Afortunadamente ya hay muchos cocineros que tienen piedad de sus comensales y trabajan en consonancia. Jesús Sánchez (Cenador de Amós), Quique Dacosta, Hermanos Torres, Fina Puigdevall (Les Cols)..., todos ellos son muy conscientes de que ofrecer un festín creativo y mágico no está reñido con el equilibrio y la mesura. Es hora de acabar con la idea de cuanto más, mejor: el reto de un cocinero hoy en día es sorprender con la sencillez, sin florituras inútiles, sin barroquismos estragadores.
Escribo esto en Roma, en el hall de un hotel legendario de cinco estrellas. En mi última visita, hará 20 años, poseía un innegable encanto decadente que hacía posible evocar la época remota en la que albergó a huéspedes como León Tolstói o Luigi Pirandello. Hoy, una araña descomunal, blanca y azul, preside el salón y cada tarde luces rojas y verdes cambian al compás de una música disco que inunda el ambiente con su barata cadencia machacona.
Sobre las siete, se anuncia el sabrage, el corte con sable de botellas de champagne que los turistas americanos y chinos se esfuerzan en filmar con sus teléfonos, en medio de una serenata de "ohhhhs" y "ahhhhs" y "wooooows". No tengo nada contra la apertura de botellas de champagne en cualquiera de sus formas, pero la ostentosa obscenidad del espectáculo me choca.

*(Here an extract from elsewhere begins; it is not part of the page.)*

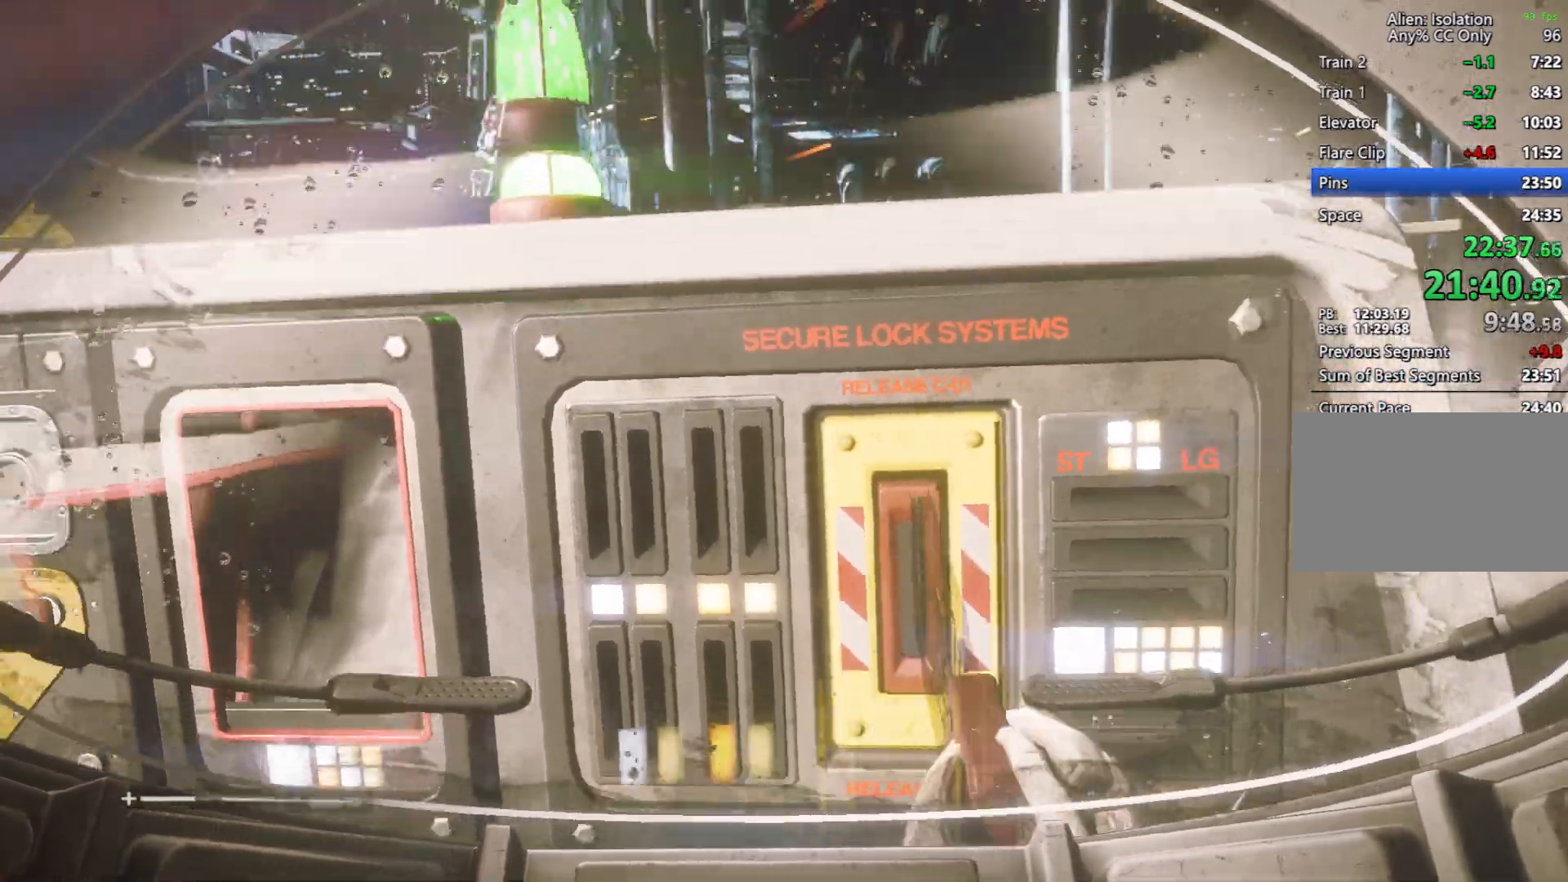
{"keys": ["a"], "mouse": [], "events": []}
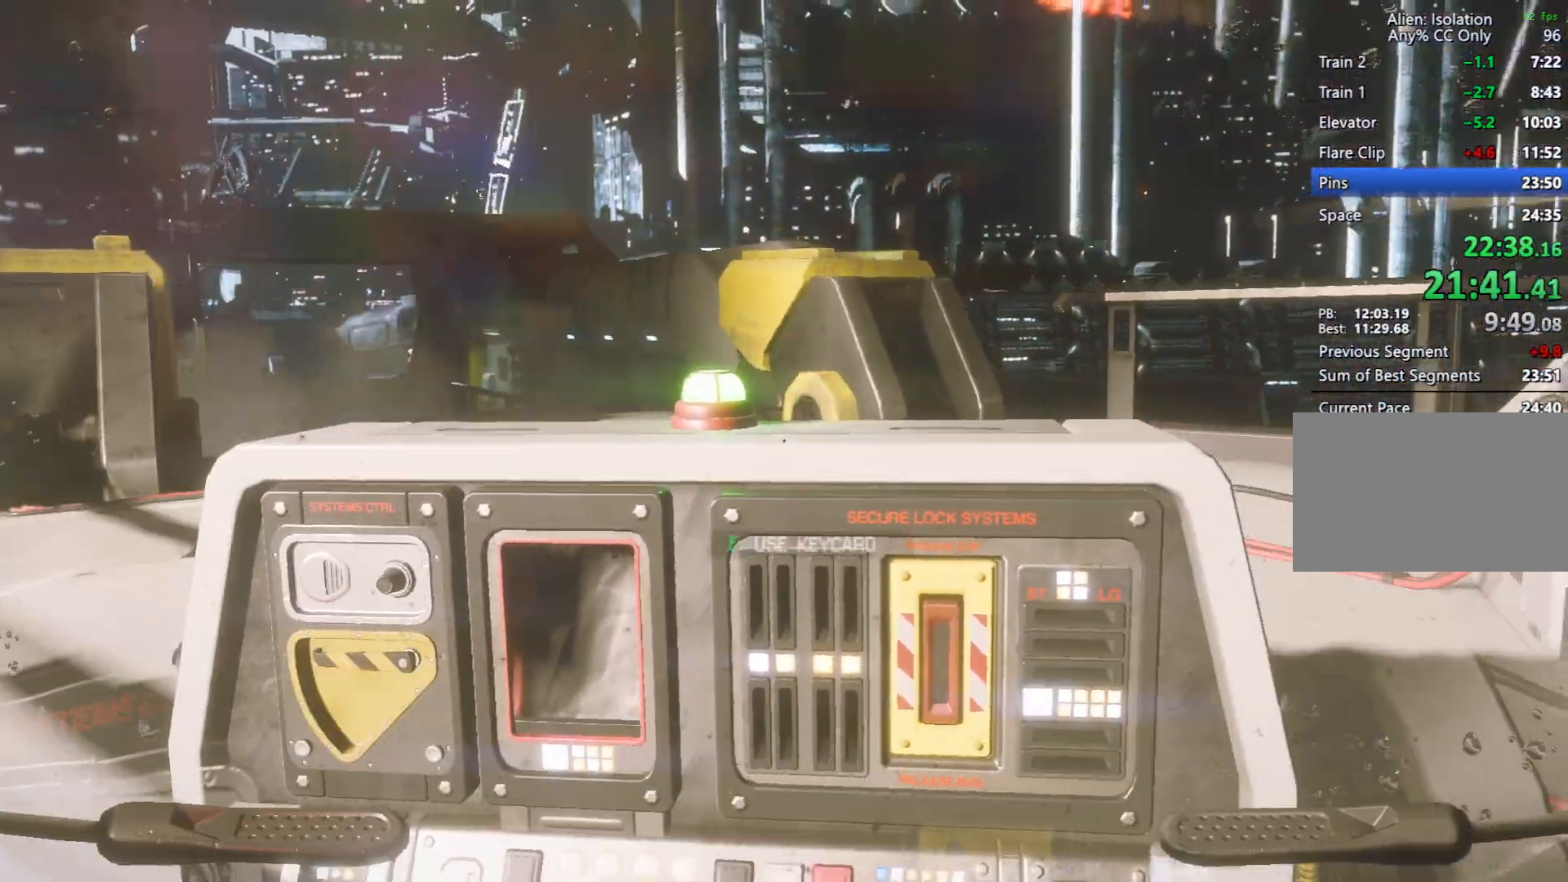
{"keys": ["a"], "mouse": [], "events": []}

Salgo a la calle con Reed, mi pareja, intentando esquivar a las hordas de turistas que invaden la ciudad: mochilas, segways, grupos siguiendo a un guía con paraguas o pañuelo o hasta megáfono, familias numerosas que vienen del Vaticano. Pasamos por un clásico, la salumeria Roscioli, antaño desconocida, hoy con colas de espera de tres horas. Pasamos por trattorias abarrotadas buscando simplemente un sitio tranquilo. A dos calles de Roscioli, en un pasaje escondido, lo hallamos: un local diminuto con dos mesas en la calle, especializado en pescado. No hay nadie.
Nos sentamos. Carta corta, precios razonables (para Roma), servicio amable. Pedimos una zuppetta. Dos copas de Franciacorta. Y nos sorprenden con una bullabesa a la italiana con gambas frescas y calamares, deliciosa. Este mediodía de sábado en una esquina de Roma, por pura casualidad, nos hemos encontrado con el epítome del lujo tranquilo en el lugar menos pensado.